Она сжала губы, но, в конце концов, неуклюже выбралась из машины, пошатываясь. Я взял её под локоть — жест скорее функциональный, чем поддерживающий, — и повёл к подъезду. Её тело было напряжённым, но она не сопротивлялась.
Я толкнул дверь, впуская её в темноту холодного подъезда. Каждый наш шаг сейчас был не просто утилизацией проблемы. Это было построение новой, ещё более хрупкой и опасной легенды. И я чувствовал, как под её пристальным взглядом эта легенда уже даёт трещины.
Внутри — обычная двухкомнатная квартира. Всё для жилья, но без изысков: бежевые стены, стандартная мебель из дешёвого ДСП, пластиковые окна с жалюзи. Ни фотографий, ни безделушек. Как выставочный образец «жилья». Пустота давила сильнее, чем бардак.
Я защёлкнул дверь, повернув ключ два раза.
Джессика стояла, пошатываясь, посреди гостиной. Она обвела взглядом стены, окна, пустой коридор, ведущий в спальню. Её лицо, ещё мокрое от слёз, исказилось новой гримасой — не страха, а какого-то пьяного, тоскливого разочарования.
— К-кошмар, — прошептала она, и её голос снова стал детским, обиженным. — Здесь… здесь никто не живёт.
— Так и задумано, — отрезал я, не вдаваясь в объяснения. — Иди в ту комнату.
Я показал на дверь слева. Она не двинулась с места, а снова уставилась на меня. Но теперь её взгляд был не острым, а мутным, плавающим. Травка и алкоголь снова брали своё, откатывая её из состояния паники в состояние тяжёлой, замедленной отрешённости.
— Вы же не… не оставите меня одну здесь? — её голос дрогнул, в нём снова заплелась та же детская, липкая паника, что и в машине. Она обхватила себя руками, будто в этой пустой, безликой коробке было холодно.
Оставлю. Потому что сорвусь. — мысль проскочила быстрой, откровенной искрой. Если я останусь здесь, в этой давящей тишине, с её запахом страха, алкоголя и чего-то ещё — молодости, наглости, беспомощности — я не отвечаю за себя.
Потому что я был слишком долго под влиянием Коула. Слишком долго дышал воздухом, где сила — это право, а слабость — добыча. Где всё делится на своё и чужое, и своё можно брать. Где желание обладать женщиной не прячется за цветами и ужинами, а ходит голым и зубастым, как зверь.

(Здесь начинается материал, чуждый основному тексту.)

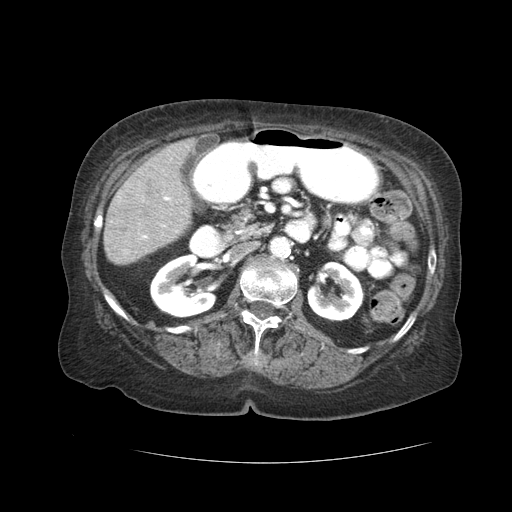
Contrast-enhanced abdominal CT (liver protocol), one axial slice; position 7 of 59 along the scan axis; 120 kVp; soft-tissue window (W 400 / L 40 HU); 2.5 mm slice thickness; 512 × 512 image matrix, field of view 380 × 380 mm. From the clinical record (not read from this slice): diagnosis: hepatocellular carcinoma (patient treated with transarterial chemoembolisation; whether this scan precedes or follows treatment is not stated here); TNM stage (as recorded): Stage-I; Child-Pugh class: A; tumour nodularity: uninodular.
Outlined on this slice (semi-automatic segmentation, software-assisted and operator-edited):
- liver parenchyma outside the tumour (the mass and vessels are separate outlines, so this box may not span the whole liver): bounding box <104,138,197,264> (left, top, right, bottom; pixels)
- portal vein: <142,197,171,238>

И прямо сейчас передо мной — оплот греха в короткой юбке. Растрёпанная, пьяная, жалкая. И от этого — невыносимо живая. Та, из-за которой во мне проснулось это давно забытое, закопанное под тоннами долга и вины. Желание. Не защитить. Не спасти. Обладать. Взять. Заткнуть ею ту черноту, что копилась внутри годами. Схватить эти взъерошенные рыжие волосы, пригнуть к земле, заставить замолчать этот вызывающий рот чем-то другим. Утвердиться в своей силе над её слабостью.
Это был не просто импульс. Это был рёв зверя, которого я годами держал на цепи. И цепь трещала по швам.
Я резко отвернулся, чтобы не видеть её. Уперся взглядом в белую стену, в крошечную трещину в штукатурке. Сконцентрировался на ней. На физическом ощущении пола под ногами. На звуке своего собственного дыхания, которое я заставил стать ровным и глубоким, как перед выстрелом.
— Я буду за дверью, — сказал я голосом, в котором не дрогнуло ни единой нотки. Он прозвучал плоским, металлическим, как будто его издавал автомат. — Спи. Это приказ.